• _Page extract_
■ ■ ■ ■ ■

# AJ and Extinct Red Snapper



## ted-hurst (Oct 4, 2007)

Went out for a short bit yesterday morning and landed a 44" AJ and some snapper. The red snapper pictured (28"+) is extremely rare and seldom seen in these waters. I was actually suprised that when I reeled up my Williamson vertical jig the snapper was on there. All in all a good day. My friend who reeled up the AJ was crying about his arms hurting so I'm going to get him a membership to "CURVES".

Ted


----------



## dailysaw (Jan 22, 2008)

Nice! Jigging fo sho!!


----------



## younghooker (Oct 7, 2007)

so that's what they look like :confused1: I thought they were extinct


----------



## parrothead (Oct 1, 2007)

Very nice !!!!!!!!!!! Good report and thanks for posting.:thumbup::thumbup:

Scott


----------



## lobsterman (Sep 30, 2007)

Sounds like a great day, we did the same with 4 Ajs like that and you are right, the snapper are a major pain due to them being endangered ( yea right ).


----------



## DragonSlayer (Nov 2, 2007)

Good stuff right there.


----------



## ted-hurst (Oct 4, 2007)

I'm in the first pic with the snapper and I would have been crying also with that AJ.

Ted


----------



## cambosoup99 (Aug 29, 2008)

nice catch, can't wait til i get back.


----------



## bonehead senior (Jan 23, 2011)

can't reach the bottom for all the extinct red snappers go figure!!


----------

■ ■ ■ ■ ■

• _The data_

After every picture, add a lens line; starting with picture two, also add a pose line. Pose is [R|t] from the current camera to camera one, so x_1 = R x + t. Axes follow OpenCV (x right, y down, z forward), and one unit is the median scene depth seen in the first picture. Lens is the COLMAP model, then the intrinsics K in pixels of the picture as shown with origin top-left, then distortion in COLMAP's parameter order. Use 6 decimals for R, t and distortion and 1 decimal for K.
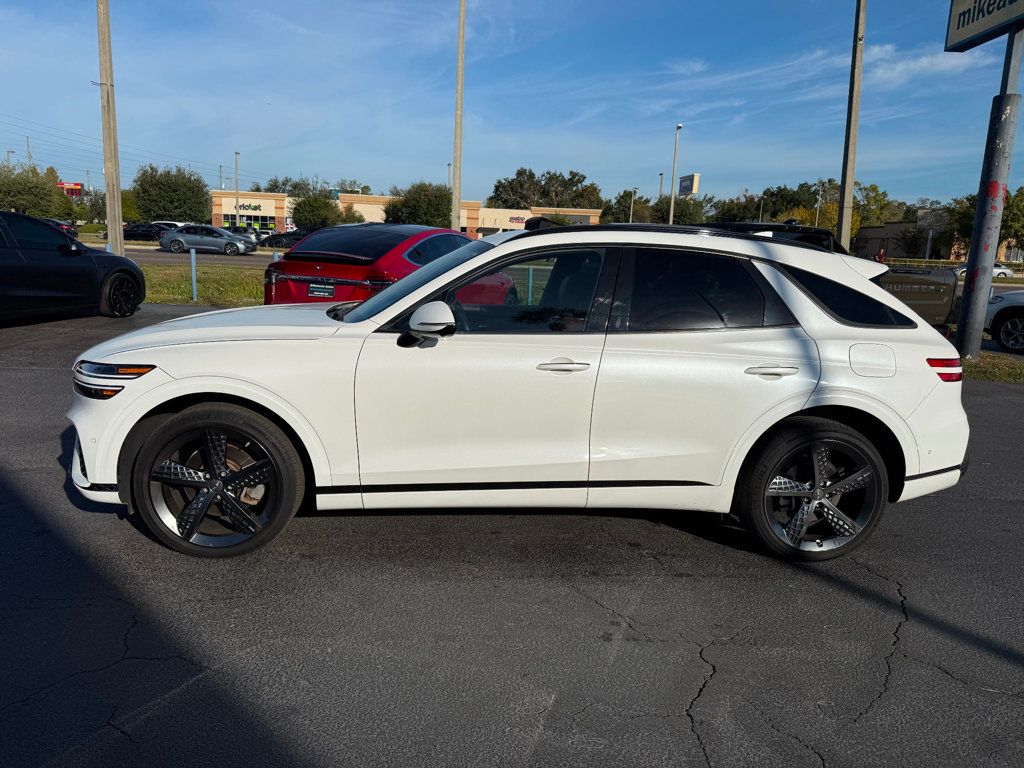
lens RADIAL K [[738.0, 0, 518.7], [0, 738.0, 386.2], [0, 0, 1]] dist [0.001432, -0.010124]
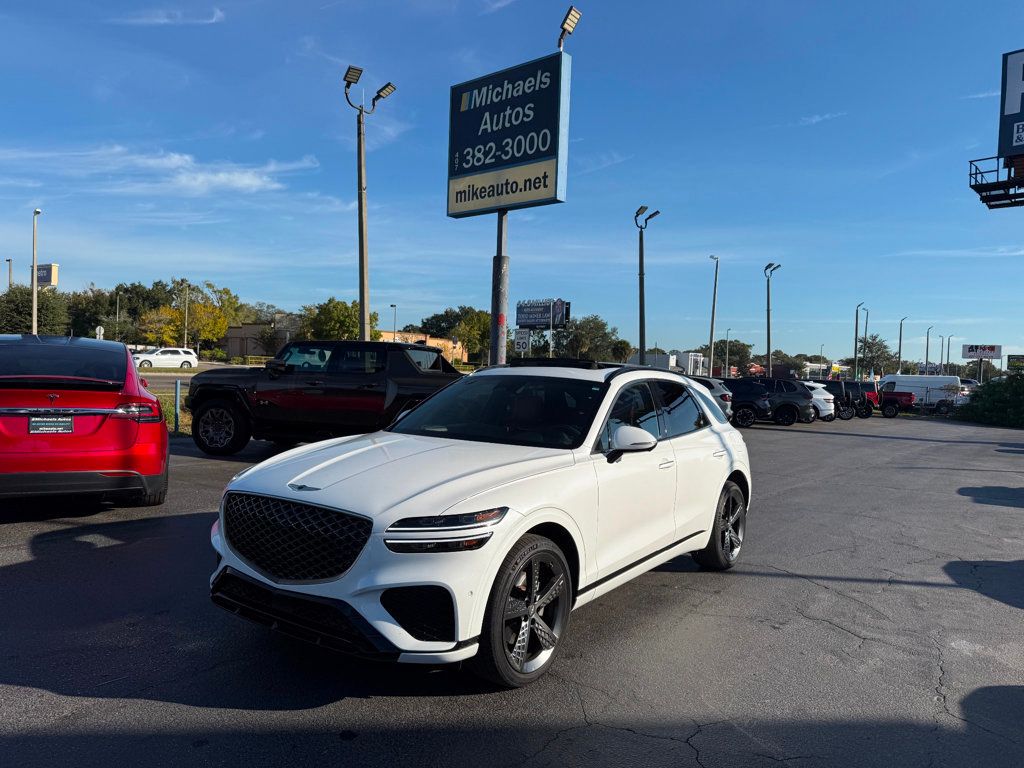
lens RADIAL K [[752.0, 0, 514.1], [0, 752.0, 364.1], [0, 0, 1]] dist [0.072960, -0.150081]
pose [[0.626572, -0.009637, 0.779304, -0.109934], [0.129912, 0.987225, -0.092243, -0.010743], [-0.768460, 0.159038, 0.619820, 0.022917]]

■ ■ ■ ■ ■

• _Problems and tasks_
1/ Retype the passage of the snapper thread from "## lobsterman (Sep" up to and including "stuff right there.".
2/ List each distinct username that posted in the snapper thread, naming each one only once.
The data above has nothing to do with what is asked here.

• _Answers to the tasks_
1/
## lobsterman (Sep 30, 2007)

Sounds like a great day, we did the same with 4 Ajs like that and you are right, the snapper are a major pain due to them being endangered ( yea right ).


----------



## DragonSlayer (Nov 2, 2007)

Good stuff right there.

2/
ted-hurst
dailysaw
younghooker
parrothead
lobsterman
DragonSlayer
cambosoup99
bonehead senior